Your objective
Please gather every line of the entries below that contains the word "сооружений", copying each line in full. Case counts, so only matches with the same capitalization qualify.

Saved entries:
%%
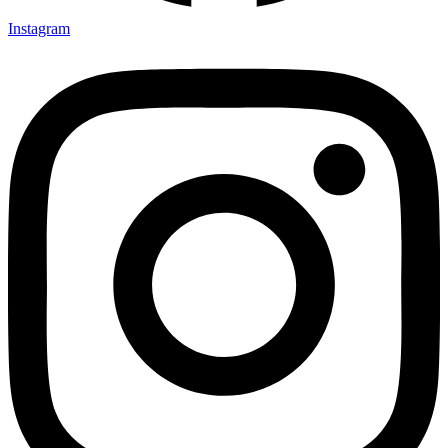
Instagram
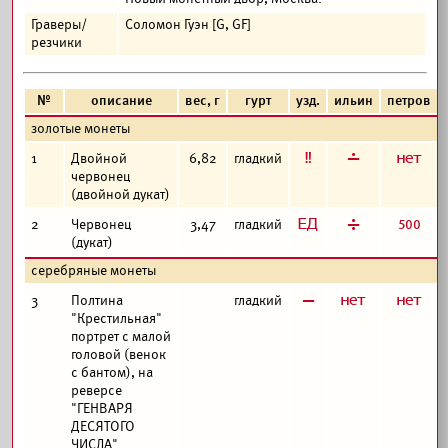
Граверы/
Соломон Гуэн [G, GF]
резчики
№
описание
вес, г
гурт
узд.
ильин
петров
золотые монеты
е
г
а
1
Двойной
6,82
гладкий
червонец
(двойной дукат)
з
д
500
2
Червонец
3,47
гладкий
(дукат)
серебряные монеты
в
а
а
3
Полтина
гладкий
"Крестильная"
портрет с малой
головой (венок
с бантом), на
реверсе
"ГЕНВАРЯ
ДЕСЯТОГО
ЧИСЛА"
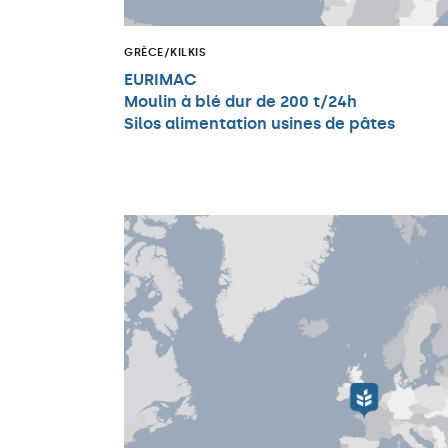
GRÈCE/KILKIS
EURIMAC
Moulin à blé dur de 200 t/24h
Silos alimentation usines de pâtes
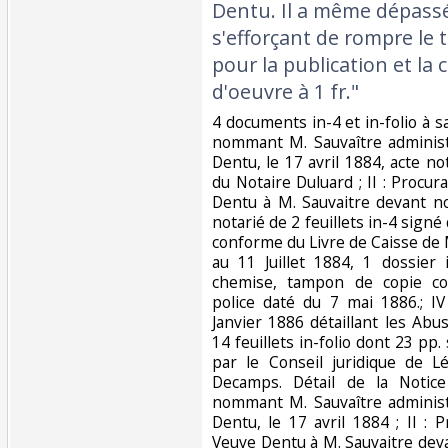
Dentu. Il a même dépass
s'efforçant de rompre le t
pour la publication et la 
d'oeuvre à 1 fr."‎
‎4 documents in-4 et in-folio à s
nommant M. Sauvaître administ
Dentu, le 17 avril 1884, acte not
du Notaire Duluard ; II : Proc
Dentu à M. Sauvaitre devant not
notarié de 2 feuillets in-4 signé 
conforme du Livre de Caisse de 
au 11 Juillet 1884, 1 dossier 
chemise, tampon de copie c
police daté du 7 mai 1886.; I
Janvier 1886 détaillant les Abu
14 feuillets in-folio dont 23 p
par le Conseil juridique de 
Decamps. Détail de la Notic
nommant M. Sauvaître administ
Dentu, le 17 avril 1884 ; II 
Veuve Dentu à M. Sauvaitre devant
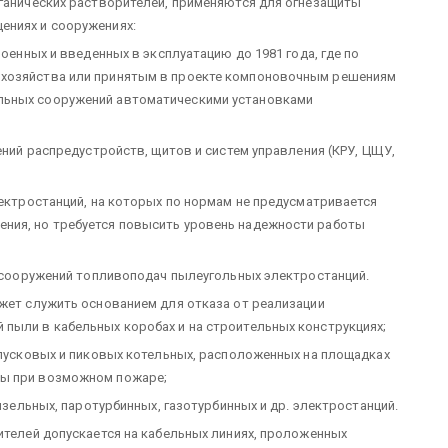
рганических растворителей, применяются для огнезащиты
ениях и сооружениях:
роенных и введенных в эксплуатацию до 1981 года, где по
 хозяйства или принятым в проекте компоновочным решениям
льных сооружений автоматическими установками
щений распредустройств, щитов и систем управления (КРУ, ЦЩУ,
лектростанций, на которых по нормам не предусматривается
ния, но требуется повысить уровень надежности работы
ях сооружений топливоподач пылеугольных электростанций.
ожет служить основанием для отказа от реализации
пыли в кабельных коробах и на строительных конструкциях;
, пусковых и пиковых котельных, расположенных на площадках
ты при возможном пожаре;
дизельных, паротурбинных, газотурбинных и др. электростанций.
ителей допускается на кабельных линиях, проложенных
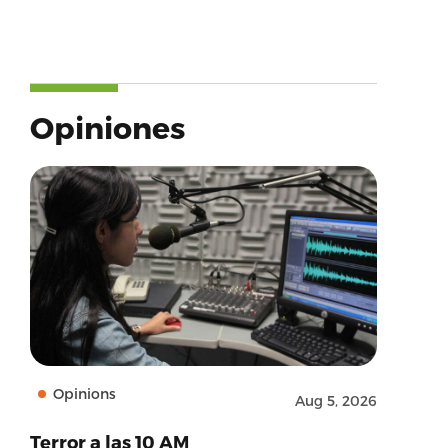
Opiniones
Opinions
Aug 5, 2026
Terror a las 10 AM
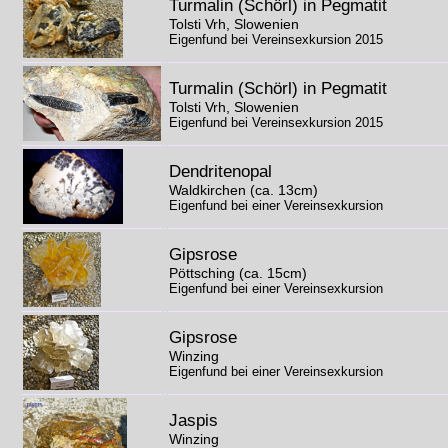
Turmalin (Schörl) in Pegmatit
Tolsti Vrh, Slowenien
Eigenfund bei Vereinsexkursion 2015
Turmalin (Schörl) in Pegmatit
Tolsti Vrh, Slowenien
Eigenfund bei Vereinsexkursion 2015
Dendritenopal
Waldkirchen (ca. 13cm)
Eigenfund bei einer Vereinsexkursion
Gipsrose
Pöttsching (ca. 15cm)
Eigenfund bei einer Vereinsexkursion
Gipsrose
Winzing
Eigenfund bei einer Vereinsexkursion
Jaspis
Winzing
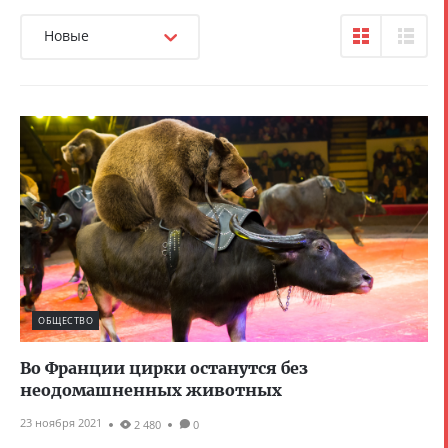
Новые
ОБЩЕСТВО
Во Франции цирки останутся без
неодомашненных животных
23 ноября 2021
2 480
0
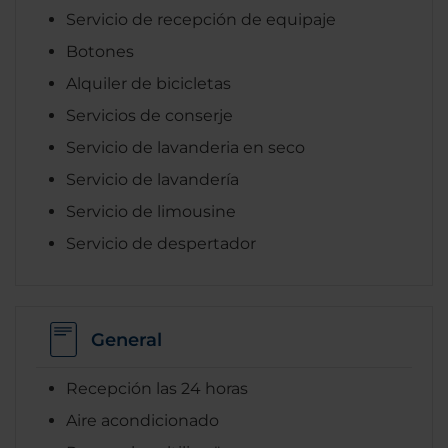
Servicio de recepción de equipaje
Botones
Alquiler de bicicletas
Servicios de conserje
Servicio de lavanderia en seco
Servicio de lavandería
Servicio de limousine
Servicio de despertador
General
Recepción las 24 horas
Aire acondicionado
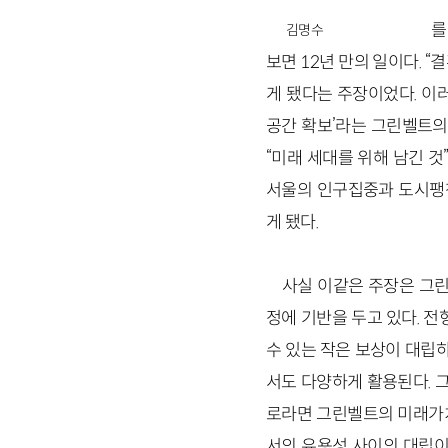
를
김명수
보면 12년 만의 일이다. 
게 됐다는 주장이었다. 이
공간 확보’라는 그린벨트의
“미래 세대를 위해 남긴 것
서울의 인구집중과 도시팽창
게 됐다.
사실 이같은 주장은 그린
정에 기반을 두고 있다. 전
수 있는 작은 보상이 대립
서도 다양하게 활용된다. 
로라면 그린벨트의 미래가치
서의 유용성 사이의 대립이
%%
Solution for this exercise
льных сооружений автоматическими установками
ях сооружений топливоподач пылеугольных электростанций.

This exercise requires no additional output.